# Acoustic Score and Its Signness

Over the years, I got asked about why acoustic score could be a positive number all the time. That occasionally lead to a kind of big confusion from beginner users. So I write this article as a kind of road sign for people.

Acoustic score per frame is essentially the log value of continuous distribution function (cdf). In Sphinx's case, the cdf is a multi-dimensional Gaussian distribution. So Acoustic score per phone will be the log likelihood of the phone HMM. You can extend this definition to word HMM.

For the sign. If you think of a discrete probability distribution, then this acoustic score thingy should always be negative. (Because log of a decimal number is negative.) In the case of a Gaussian distribution though, when the standard deviation is small, it is possible that the value is larger than 1. (Also see this link). So those are the time you will see a positive value.

One thing you might feel disharmonious is the magnitude of the likelihood you see. Bear in mind, Sphinx2 or Sphinx3 are using a very small logbase. We are also talking about a multi-dimensional Gaussian distribution.

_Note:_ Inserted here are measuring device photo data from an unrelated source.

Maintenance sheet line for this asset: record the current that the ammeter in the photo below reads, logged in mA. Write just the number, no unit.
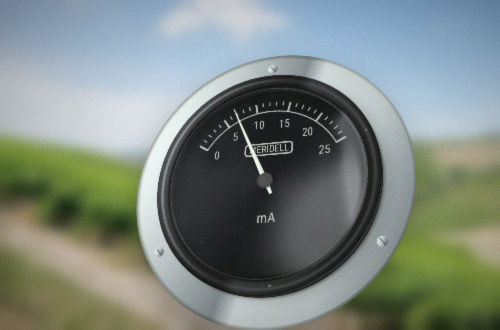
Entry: 7
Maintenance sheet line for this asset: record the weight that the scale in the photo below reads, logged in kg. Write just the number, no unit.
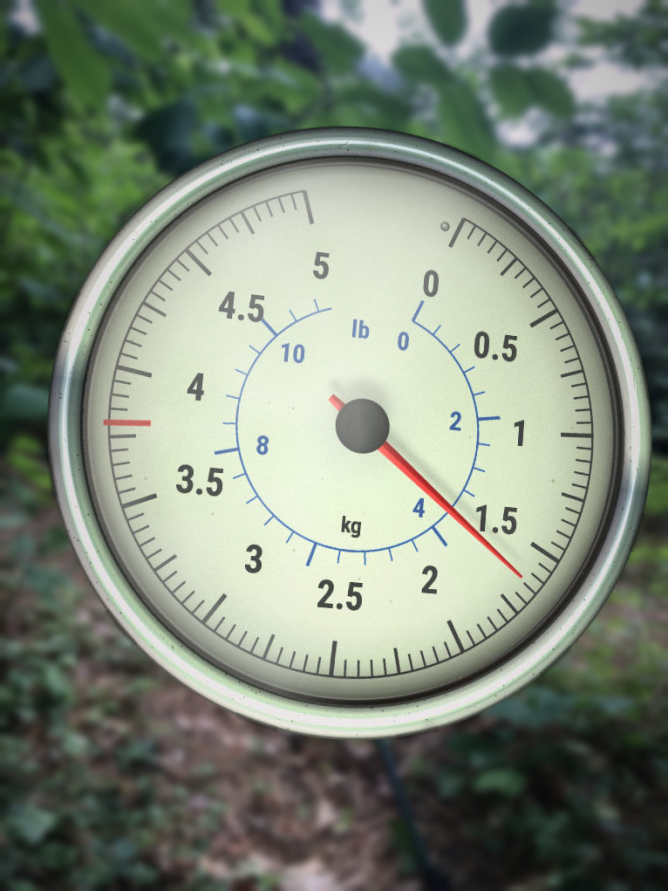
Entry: 1.65
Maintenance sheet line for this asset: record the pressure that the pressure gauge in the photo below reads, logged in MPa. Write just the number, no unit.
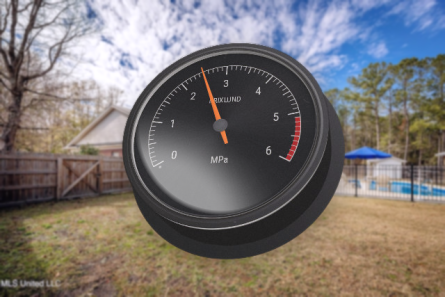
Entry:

It makes numerical values become bigger.

Arthur

Also see:
My answer on the Sphinx Forum

## 2 thoughts on “Acoustic Score and Its Signness”

1. Hey,

while computing the log likelihood, the denominator has a determinant of variance term (Mahabalonis distance).
Each of the variance values are on an average 0.01 and multiplication for 39 such terms would lead to 10^(-60) which is a very small number.
Log of reciprocal of that number will be very high which will totally overcome the values of (x - mu)^2.
My question is whether we should consider the determinant.?

2. Hey Jigar,

My two cents......

The determinant term in a multi-variate Gaussian distribution has the purpose of normalize the exponential terms such that the integral is 1. Most of the systems I know preserved such mathematical nicety.

So what if you deviate from it? Say you have a Baum-Welch algorithm and trained a correct HMM with corresponding GMMS, but in Viterbi, you decided to not use ther determinant terms, what will happen? My experience is the system will still work, probably 2-3% relatively worse than the original.

The reason is practical Viterbi algorithm doesn't have any checking on the correctness of Gaussian distribution you put in. What it cares is a score in absolute log value. We see similar situations in transition probability and language model probability. Not all practical systems follow the rules of summing probabilities to 1. Say when things don't sum to 1, the system usually won't break.
In the case of CDFs, the checking is probably more complicated.

Saying so, why you couldn't see anyone make a system with such an option? I think one of the reasons, no one can predict mathematically how such a defunct Gaussian distribution would behave. Say how you train it? The Math would be wrong. Also when you implement such options, should it be just in Viterbi, or just in BW? Remember, if you trained in one, you better do it in both to avoid mismatch.

Arthur